As ALS involves disruption to RNA-binding proteins, which coordinate the movement and metabolism of genetic messages called RNAs, researchers at the Crick and UCL investigated how changes to an RNA-binding protein called SFPQ could underpin some of the disease pathology. They identified an alternative version of the SFPQ protein, which is found in a different cellular location compared to the regular SFPQ protein. The team then found that ALS-affected cells are more likely to produce and use the alternative SFPQ protein rather than the regular one, which mirrors findings in ALS patient tissues that SFPQ is often found in abnormal places in the cell. Finally, they showed that the alternative SFPQ has different behaviour and function, which may underlie hallmarks of the disease in ALS-affected cells. This work suggests that correcting levels of alternative SFPQ might alleviate some of the negative downstream consequences for RNA molecules and ultimately damage to nerve cells in ALS.

Researchers have mapped the human metabolic pathways that Cryptosporidium, an intestinal parasite, requires to survive.
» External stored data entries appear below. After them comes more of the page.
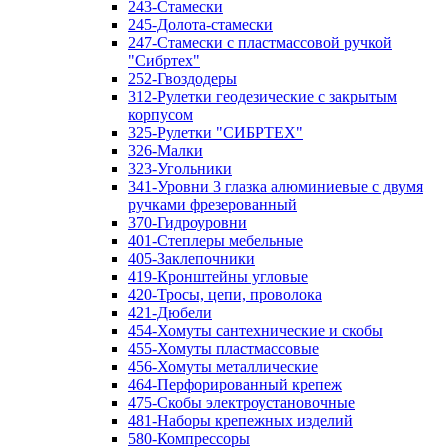
243-Стамески
245-Долота-стамески
247-Стамески с пластмассовой ручкой
"Сибртех"
252-Гвоздодеры
312-Рулетки геодезические с закрытым
корпусом
325-Рулетки "СИБРТЕХ"
326-Малки
323-Угольники
341-Уровни 3 глазка алюминиевые с двумя
ручками фрезерованный
370-Гидроуровни
401-Степлеры мебельные
405-Заклепочники
419-Кронштейны угловые
420-Тросы, цепи, проволока
421-Дюбели
454-Хомуты сантехнические и скобы
455-Хомуты пластмассовые
456-Хомуты металлические
464-Перфорированный крепеж
475-Скобы электроустановочные
481-Наборы крепежных изделий
580-Компрессоры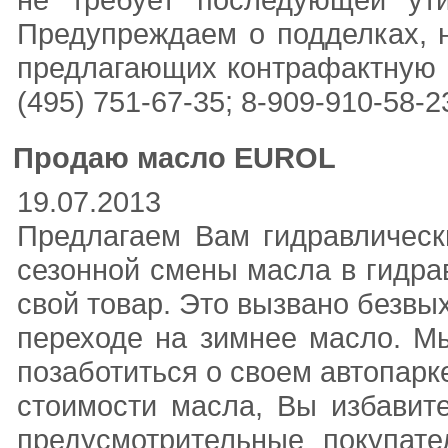
Предупреждаем о подделках, 
предлагающих контрафактную 
(495) 751-67-35; 8-909-910-58-23 
Продаю масло EUROL
19.07.2013
Предлагаем Вам гидравличес
сезонной смены масла в гидра
свой товар. Это вызвано безв
переходе на зимнее масло. М
позаботиться о своем автопарк
стоимости масла, Вы избавите
предусмотрительные покупат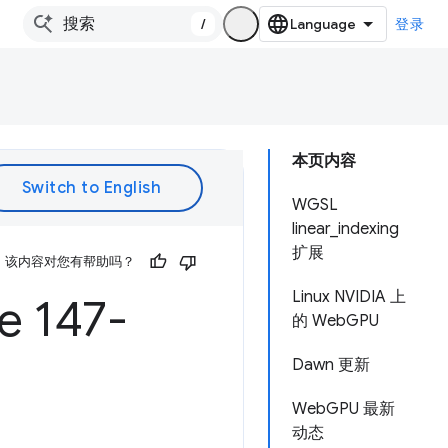
/
登录
本页内容
WGSL
linear_indexing
扩展
该内容对您有帮助吗？
Linux NVIDIA 上
147-
的 WebGPU
Dawn 更新
WebGPU 最新
动态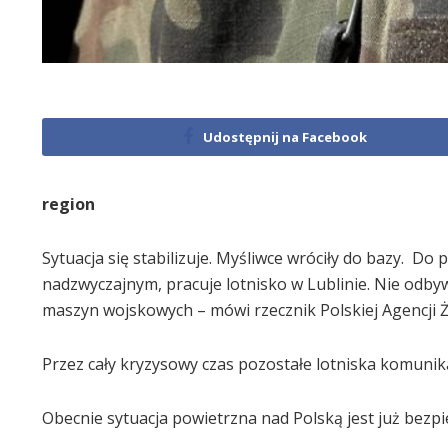
Udostępnij na Facebook
region
Sytuacja się stabilizuje. Myśliwce wróciły do bazy. Do
nadzwyczajnym, pracuje lotnisko w Lublinie. Nie odbywa
maszyn wojskowych – mówi rzecznik Polskiej Agencji Ż
Przez cały kryzysowy czas pozostałe lotniska komunika
Obecnie sytuacja powietrzna nad Polską jest już bezpi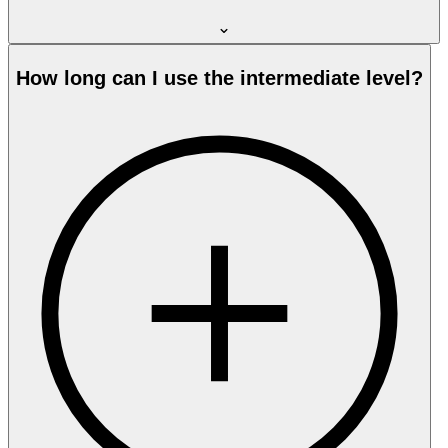
How long can I use the intermediate level?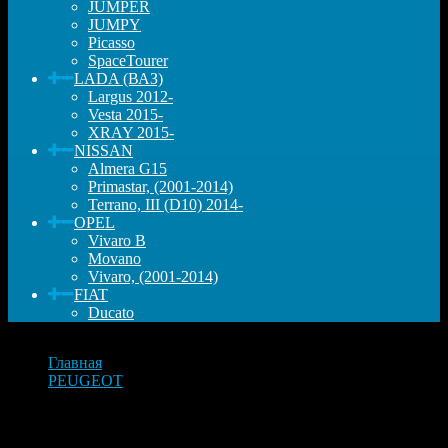
JUMPER
JUMPY
Picasso
SpaceTourer
LADA (ВАЗ)
Largus 2012-
Vesta 2015-
XRAY 2015-
NISSAN
Almera G15
Primastar, (2001-2014)
Terrano, III (D10) 2014-
OPEL
Vivaro B
Movano
Vivaro, (2001-2014)
FIAT
Ducato
Главная
PEUGEOT
Колодки тормозные, передние Peugeot Traveller, Expert,
Citroen Jumpy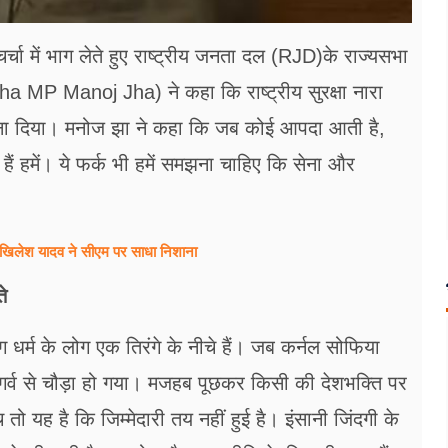
ा में भाग लेते हुए राष्ट्रीय जनता दल (RJD)के राज्यसभा
MP Manoj Jha) ने कहा कि राष्ट्रीय सुरक्षा नारा
ारा बना दिया। मनोज झा ने कहा कि जब कोई आपदा आती है,
ैं हमें। ये फर्क भी हमें समझना चाहिए कि सेना और
खिलेश यादव ने सीएम पर साधा​ निशाना
े
 धर्म के लोग एक तिरंगे के नीचे हैं। जब कर्नल सोफिया
गर्व से चौड़ा हो गया। मजहब पूछकर किसी की देशभक्ति पर
तो यह है कि जिम्मेदारी तय नहीं हुई है। इंसानी जिंदगी के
They conducted a genome-scale screening experiment that involves systematically disabling nearly every protein-coding gene, individually, from human intestinal cells, before infecting the cells with Cryptosporidium. The team found that genes involved in making cholesterol appeared to have opposing effects - some boosting infection and others blocking it. This balance hinged on a molecule midway through the cholesterol production line, squalene. This molecule protects against oxidative stress by stimulating the production of glutathione, which Cryptosporidium needs but cannot make. This leaves the parasite dependent on glutathione from the host cell, a dependency which can be targeted with a high cholesterol drug called lapaquistat. This drug reduced infection in a mouse model of disease and completely blocked intestinal damage, suggesting it could be repurposed to fight Cryptosporidium.

Researchers from the Francis Crick Institute, UCL, Gustave Roussy and Memorial Sloan Kettering Cancer Center (MSK), have discovered that expansion of mutant blood cells, a phenomenon linked to ageing, can be found in cancerous tumours, and this is associated with worse outcomes for patients. Clonal haematopoiesis of indeterminate potential (CHIP) is a condition where blood stem cells accumulate mutations over time. The researchers found that tumour-infiltrating clonal haematopoiesis, not CHIP alone, was associated with greater risk of relapse and cancer death. Patients with TI-CH had an expansion of myeloid cells which can support tumour progression and support. They also discovered that blood cells with TET2 mutations were more likely to be tumour-infiltrating, and that TET2 mutant myeloid cells remodelled the tumour microenvironment. Finally, they validated their findings in over 49,000 patients, finding that mutations were more common in harder-to-treat cancer types.

Scientists from the Crick, UCL, UCLH and Personalis have found that a test to detect circulating tumour DNA can predict lung cancer outcome in a Cancer Research UK-funded study. The researchers tested a platform called NeXT Personal, which can detect very small amounts – 1 part per million – of ctDNA (fragments of DNA released into the blood by tumours). They applied the platform to blood plasma samples from 171 people with early-stage lung cancer in the TRACERx cohort, finding that people with a low level of ctDNA before surgery were less likely to relapse and had improved overall survival rates than people with a high level of ctDNA. The high sensitivity of the test meant that smaller amounts of ctDNA could be detected, which prevented people with a lower amount of ctDNA from being incorrectly labelled ctDNA negative.